WHAT IS EXPECTED ▸ Only one stretch of the records below should be repeated. It starts with the line containing "impresos; experta en" and goes on through the line containing "verser la tendance, mais", exactly as written.

DATA FOR THE TASK ▸
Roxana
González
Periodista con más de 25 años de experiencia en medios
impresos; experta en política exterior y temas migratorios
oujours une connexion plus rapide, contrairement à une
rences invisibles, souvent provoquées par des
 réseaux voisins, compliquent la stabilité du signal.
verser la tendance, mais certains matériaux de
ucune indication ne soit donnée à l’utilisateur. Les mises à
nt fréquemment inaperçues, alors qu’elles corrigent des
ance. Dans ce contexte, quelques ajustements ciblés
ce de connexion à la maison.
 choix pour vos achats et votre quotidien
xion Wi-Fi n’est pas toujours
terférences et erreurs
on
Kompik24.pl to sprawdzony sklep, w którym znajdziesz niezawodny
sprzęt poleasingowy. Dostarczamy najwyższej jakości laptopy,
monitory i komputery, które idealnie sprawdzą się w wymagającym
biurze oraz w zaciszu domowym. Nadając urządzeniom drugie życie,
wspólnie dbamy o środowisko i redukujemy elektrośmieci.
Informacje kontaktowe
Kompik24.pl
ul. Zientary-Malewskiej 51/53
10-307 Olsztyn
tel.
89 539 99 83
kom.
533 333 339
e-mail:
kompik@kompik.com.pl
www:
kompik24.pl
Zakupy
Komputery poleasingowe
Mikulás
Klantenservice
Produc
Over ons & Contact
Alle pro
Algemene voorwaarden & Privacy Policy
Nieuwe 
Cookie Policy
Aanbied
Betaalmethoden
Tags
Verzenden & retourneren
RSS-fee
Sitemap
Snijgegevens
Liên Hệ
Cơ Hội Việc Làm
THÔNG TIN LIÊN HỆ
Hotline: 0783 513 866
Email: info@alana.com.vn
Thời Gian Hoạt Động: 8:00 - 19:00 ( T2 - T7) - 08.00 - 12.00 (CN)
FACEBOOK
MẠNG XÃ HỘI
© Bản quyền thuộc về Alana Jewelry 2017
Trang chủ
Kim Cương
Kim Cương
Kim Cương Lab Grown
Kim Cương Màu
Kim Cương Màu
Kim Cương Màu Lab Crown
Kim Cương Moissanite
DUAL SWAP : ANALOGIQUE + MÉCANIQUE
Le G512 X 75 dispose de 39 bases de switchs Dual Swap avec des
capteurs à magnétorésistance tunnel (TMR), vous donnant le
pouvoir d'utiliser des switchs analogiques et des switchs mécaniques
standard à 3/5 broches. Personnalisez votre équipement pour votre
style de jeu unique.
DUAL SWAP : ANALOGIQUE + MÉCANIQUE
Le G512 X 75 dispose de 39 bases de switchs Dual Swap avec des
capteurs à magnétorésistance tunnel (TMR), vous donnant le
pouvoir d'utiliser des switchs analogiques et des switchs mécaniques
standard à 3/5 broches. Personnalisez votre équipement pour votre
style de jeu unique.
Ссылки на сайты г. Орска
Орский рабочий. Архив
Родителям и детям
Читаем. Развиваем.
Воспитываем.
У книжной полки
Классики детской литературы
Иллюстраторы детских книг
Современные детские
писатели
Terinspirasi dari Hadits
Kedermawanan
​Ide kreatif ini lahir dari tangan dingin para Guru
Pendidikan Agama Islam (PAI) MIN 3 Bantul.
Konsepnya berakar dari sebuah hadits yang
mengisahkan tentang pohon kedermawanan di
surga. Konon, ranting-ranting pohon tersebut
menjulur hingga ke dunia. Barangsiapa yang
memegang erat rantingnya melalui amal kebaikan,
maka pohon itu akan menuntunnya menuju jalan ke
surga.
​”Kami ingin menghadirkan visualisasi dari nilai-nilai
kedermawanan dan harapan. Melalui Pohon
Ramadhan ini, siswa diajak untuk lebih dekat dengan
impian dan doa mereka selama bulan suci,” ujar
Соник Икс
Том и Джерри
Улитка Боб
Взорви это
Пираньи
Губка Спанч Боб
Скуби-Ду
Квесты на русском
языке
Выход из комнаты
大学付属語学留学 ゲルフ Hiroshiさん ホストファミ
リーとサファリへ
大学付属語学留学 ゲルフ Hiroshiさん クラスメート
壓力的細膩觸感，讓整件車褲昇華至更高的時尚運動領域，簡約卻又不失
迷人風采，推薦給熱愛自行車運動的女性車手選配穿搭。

SOLUTION FOR THIS EXERCISE ▸
impresos; experta en política exterior y temas migratorios
oujours une connexion plus rapide, contrairement à une
rences invisibles, souvent provoquées par des
 réseaux voisins, compliquent la stabilité du signal.
verser la tendance, mais certains matériaux de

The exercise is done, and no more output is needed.